No demographic group in this country can benefit more from computers then the elderly. Statistics show that seniors are already the largest group on the Internet. But "senior" is defined as any individual over the age of 50 years old, while in percentile terms the largest growth is among seniors 70 years old and older.

The elderly do not lack important and valuable things to say. But expressing them simply becomes too exhausting. Voice recognition software is of little use.

I have used my keyboard and word processor almost every day for the past 20 years, a typewriter 20 years before that. But I never type anything I don’t have to. Programs already exist for filling out forms on the Web. You either point and drag or just click on a word or phrase and that information is copied to the next open field on the form.

It’s a short stretch from this type of application to more sophisticated programs, making it possible to write notes by clicking on words or phrases, necessitating no keyboard at all. These types of programs will certainly gain in both ease of use and function. One could write entire articles or even a novel, without touching an individual key.

For better or worse, the keyboard will not be the primary interface between humans and computers in the future. Though I have used a keyboard most of my life, some day I will possess neither the energy nor coordination for typing. But I will be able to use a pointing device, especially as they are certain to evolve.

Aside from standard mice we already have touch pads, track balls, and optical mice. But pointing devices are simple to build. They could be designed to specific user’s requirements, glove type mice, mice with inset clickers, super sensitive mice one can move or click almost by breathing on them.

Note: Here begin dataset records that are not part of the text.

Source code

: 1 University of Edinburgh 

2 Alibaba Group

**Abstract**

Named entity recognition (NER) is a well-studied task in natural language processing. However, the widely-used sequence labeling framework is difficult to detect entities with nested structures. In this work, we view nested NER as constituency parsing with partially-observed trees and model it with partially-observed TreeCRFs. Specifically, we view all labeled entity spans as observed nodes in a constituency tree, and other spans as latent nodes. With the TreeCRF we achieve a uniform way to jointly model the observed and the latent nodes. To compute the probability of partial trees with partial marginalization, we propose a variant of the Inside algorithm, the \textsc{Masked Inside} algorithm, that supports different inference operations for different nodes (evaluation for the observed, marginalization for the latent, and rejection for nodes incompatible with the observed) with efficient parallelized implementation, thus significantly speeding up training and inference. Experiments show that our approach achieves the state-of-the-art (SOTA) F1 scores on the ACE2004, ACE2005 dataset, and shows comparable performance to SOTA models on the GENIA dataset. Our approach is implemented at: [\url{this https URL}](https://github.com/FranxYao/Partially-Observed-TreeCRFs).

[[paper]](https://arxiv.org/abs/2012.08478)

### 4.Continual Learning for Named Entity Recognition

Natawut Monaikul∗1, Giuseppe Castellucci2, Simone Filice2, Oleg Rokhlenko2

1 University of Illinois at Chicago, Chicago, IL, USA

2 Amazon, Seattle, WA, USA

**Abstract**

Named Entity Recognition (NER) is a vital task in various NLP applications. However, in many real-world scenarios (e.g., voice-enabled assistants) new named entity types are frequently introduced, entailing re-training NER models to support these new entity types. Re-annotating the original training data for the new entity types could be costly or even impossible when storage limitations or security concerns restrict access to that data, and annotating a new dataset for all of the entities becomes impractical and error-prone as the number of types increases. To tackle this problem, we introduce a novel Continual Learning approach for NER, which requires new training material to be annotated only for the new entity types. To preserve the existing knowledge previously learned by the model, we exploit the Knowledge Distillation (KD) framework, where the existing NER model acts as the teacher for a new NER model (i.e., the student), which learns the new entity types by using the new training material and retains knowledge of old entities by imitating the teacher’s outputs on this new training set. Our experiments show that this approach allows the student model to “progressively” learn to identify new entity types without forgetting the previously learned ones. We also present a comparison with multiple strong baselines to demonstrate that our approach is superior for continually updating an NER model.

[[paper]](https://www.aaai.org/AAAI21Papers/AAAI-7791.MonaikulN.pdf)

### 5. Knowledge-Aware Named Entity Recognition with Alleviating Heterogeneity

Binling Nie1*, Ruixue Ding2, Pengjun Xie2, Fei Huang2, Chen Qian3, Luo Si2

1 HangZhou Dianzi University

I would like to see mice incorporate important keypad functions, insert, delete, page up and down, backspace, etc. With just a bit more heft, pointing devices would feel much more natural worked two handed before the monitor. Then limit keyboards mainly to letters and numbers. With a bit less heft, they could easily be moved back and forth when needed.

But switching from keyboard to mouse isn’t only for the disabled and elderly. I went to Ten Broeck in response to difficulties I saw students having in introductory classes. I knew if I could develop a system which disabled people could use with ease, I could take this knowledge back to the classroom.

What I came up with was simply to replace the keyboard with the mouse in front of the monitor, have students use the mouse with both hands, and finally, instead of double clicking, always use the right clicker to open programs.

I mostly work with individuals forty years of age and older, so I don’t know about young people. But almost everyone I teach, of any age, seems disoriented when learning to use computers. Many never lose these feelings

Most students aren’t good keyboarders to begin with. Their concentration is broken between trying to learn keyboarding and learning how computers work. Separating these functions, keyboarding from base computer knowledge, would lessen their disorientation and the accompanying intimidation they often feel.

My personal model for growing old is the brilliant astrophysicist Dr. Stephen Hawking. Dr. Hawking continues to develop his theory of black holes while incapacitated by the degenerative neurological disorder called Lou Gehrig’s Disease. From his wheel chair he not only develops, but continues to communicate these theories to the academic world

To me computers represent the ability to maintain personal and professional connections long past a time in my life when I am mobile. As for the young, the young don’t really need the Internet. They can walk.